- Written task -
Look below for the line that has "X31129Y-22440D03*". Set down the lines from there through the line that has "X37940Y-20968D03*", exactly as written.

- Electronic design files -
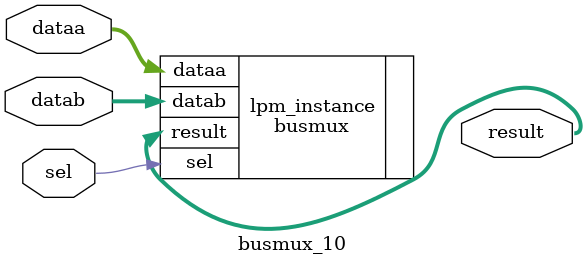
<source format=v>



module busmux_10(sel,dataa,datab,result);
input sel;
input [6:0] dataa;
input [6:0] datab;
output [6:0] result;

busmux	lpm_instance(.sel(sel),.dataa(dataa),.datab(datab),.result(result));
	defparam	lpm_instance.width = 7;

endmodule

</source>
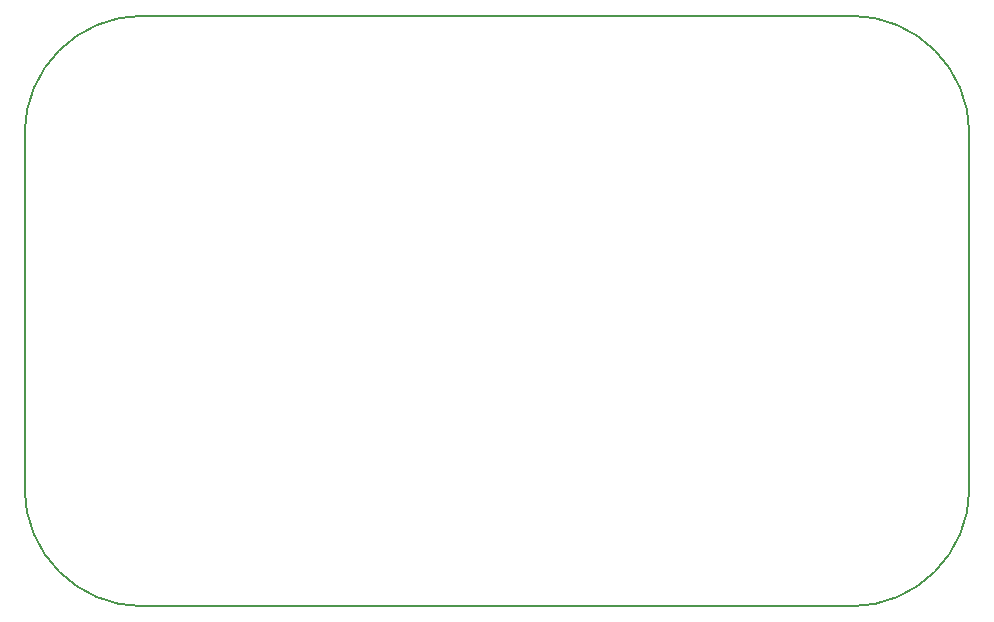
<source format=gm1>
G04 #@! TF.FileFunction,Profile,NP*
%FSLAX46Y46*%
G04 Gerber Fmt 4.6, Leading zero omitted, Abs format (unit mm)*
G04 Created by KiCad (PCBNEW 4.0.7) date Tue Jan 16 16:57:22 2018*
%MOMM*%
%LPD*%
G01*
G04 APERTURE LIST*
%ADD10C,0.100000*%
%ADD11C,0.150000*%
G04 APERTURE END LIST*
D10*
D11*
X60000000Y-50000000D02*
G75*
G03X50000000Y-60000000I0J-10000000D01*
G01*
X50000000Y-90000000D02*
G75*
G03X60000000Y-100000000I10000000J0D01*
G01*
X120000000Y-100000000D02*
G75*
G03X130000000Y-90000000I0J10000000D01*
G01*
X130000000Y-60000000D02*
G75*
G03X120000000Y-50000000I-10000000J0D01*
G01*
X50000000Y-60000000D02*
X50000000Y-90000000D01*
X60000000Y-100000000D02*
X120000000Y-100000000D01*
X130000000Y-60000000D02*
X130000000Y-90000000D01*
X60000000Y-50000000D02*
X120000000Y-50000000D01*
M02*

</source>
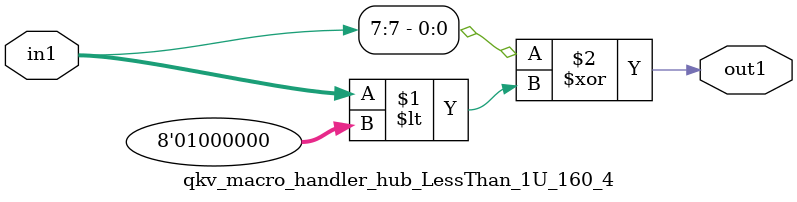
<source format=v>

`timescale 1ps / 1ps


module qkv_macro_handler_hub_LessThan_1U_160_4( in1, out1 );

    input [7:0] in1;
    output out1;

    
    // rtl_process:qkv_macro_handler_hub_LessThan_1U_94_4/qkv_macro_handler_hub_LessThan_1U_94_4_thread_1
    assign out1 = (in1[7] ^ in1 < 8'd064);

endmodule





</source>
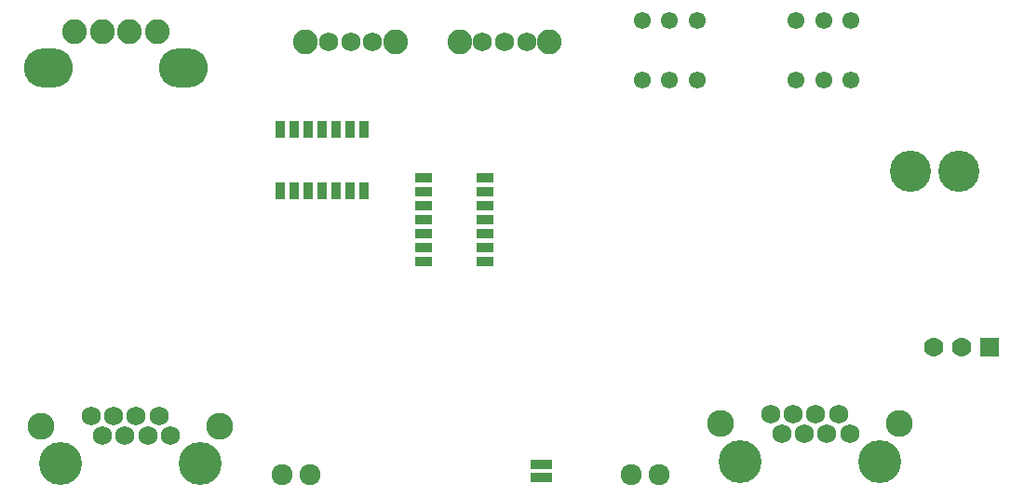
<source format=gbs>
G04 (created by PCBNEW (2013-mar-13)-testing) date Tue 15 Oct 2013 19:00:41 BST*
%MOIN*%
G04 Gerber Fmt 3.4, Leading zero omitted, Abs format*
%FSLAX34Y34*%
G01*
G70*
G90*
G04 APERTURE LIST*
%ADD10C,0.005906*%
%ADD11O,0.175197X0.139764*%
%ADD12C,0.088583*%
%ADD13C,0.068898*%
%ADD14R,0.059843X0.034843*%
%ADD15R,0.034843X0.059843*%
%ADD16C,0.075843*%
%ADD17R,0.021643X0.035443*%
%ADD18C,0.153543*%
%ADD19C,0.068943*%
%ADD20C,0.096457*%
%ADD21C,0.147638*%
%ADD22R,0.069843X0.069843*%
%ADD23C,0.069843*%
%ADD24C,0.061024*%
G04 APERTURE END LIST*
G54D10*
G54D11*
X14074Y-7874D03*
G54D12*
X11181Y-6574D03*
X12165Y-6574D03*
X10196Y-6574D03*
X13149Y-6574D03*
G54D11*
X9271Y-7874D03*
G54D13*
X24803Y-6929D03*
X26377Y-6929D03*
G54D12*
X23976Y-6929D03*
X27204Y-6929D03*
G54D13*
X25590Y-6929D03*
X19291Y-6929D03*
X20866Y-6929D03*
G54D12*
X18464Y-6929D03*
X21692Y-6929D03*
G54D13*
X20078Y-6929D03*
G54D14*
X24879Y-11807D03*
X24879Y-12307D03*
X24879Y-12807D03*
X24879Y-13307D03*
X24879Y-13807D03*
X24879Y-14307D03*
X24879Y-14807D03*
X22679Y-14807D03*
X22679Y-14307D03*
X22679Y-13807D03*
X22679Y-13307D03*
X22679Y-12807D03*
X22679Y-12307D03*
X22679Y-11807D03*
G54D15*
X20555Y-12281D03*
X20055Y-12281D03*
X19555Y-12281D03*
X19055Y-12281D03*
X18555Y-12281D03*
X18055Y-12281D03*
X17555Y-12281D03*
X17555Y-10081D03*
X18055Y-10081D03*
X18555Y-10081D03*
X19055Y-10081D03*
X19555Y-10081D03*
X20055Y-10081D03*
X20555Y-10081D03*
G54D16*
X31129Y-22440D03*
X30129Y-22440D03*
X17610Y-22440D03*
X18610Y-22440D03*
G54D17*
X26614Y-22075D03*
X26811Y-22075D03*
X27008Y-22075D03*
X27205Y-22075D03*
X27205Y-22528D03*
X27008Y-22528D03*
X26811Y-22528D03*
X26614Y-22528D03*
G54D18*
X39035Y-21968D03*
X34035Y-21968D03*
G54D19*
X37940Y-20968D03*
X37539Y-20267D03*
X37137Y-20968D03*
X36736Y-20267D03*
X36334Y-20968D03*
X35933Y-20267D03*
X35531Y-20968D03*
X35129Y-20267D03*
G54D20*
X39736Y-20618D03*
X33334Y-20618D03*
G54D18*
X14704Y-22047D03*
X9704Y-22047D03*
G54D19*
X13610Y-21047D03*
X13208Y-20346D03*
X12807Y-21047D03*
X12405Y-20346D03*
X12003Y-21047D03*
X11602Y-20346D03*
X11200Y-21047D03*
X10799Y-20346D03*
G54D20*
X15405Y-20696D03*
X9003Y-20696D03*
G54D21*
X41850Y-11574D03*
X40118Y-11574D03*
G54D22*
X42958Y-17883D03*
G54D23*
X41958Y-17883D03*
X40958Y-17883D03*
G54D24*
X31505Y-8307D03*
X31505Y-6181D03*
X30521Y-8307D03*
X32490Y-8307D03*
X30521Y-6181D03*
X32490Y-6181D03*
X37007Y-8307D03*
X37007Y-6181D03*
X36023Y-8307D03*
X37992Y-8307D03*
X36023Y-6181D03*
X37992Y-6181D03*
M02*

</source>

- Response to the exercise -
X31129Y-22440D03*
X30129Y-22440D03*
X17610Y-22440D03*
X18610Y-22440D03*
G54D17*
X26614Y-22075D03*
X26811Y-22075D03*
X27008Y-22075D03*
X27205Y-22075D03*
X27205Y-22528D03*
X27008Y-22528D03*
X26811Y-22528D03*
X26614Y-22528D03*
G54D18*
X39035Y-21968D03*
X34035Y-21968D03*
G54D19*
X37940Y-20968D03*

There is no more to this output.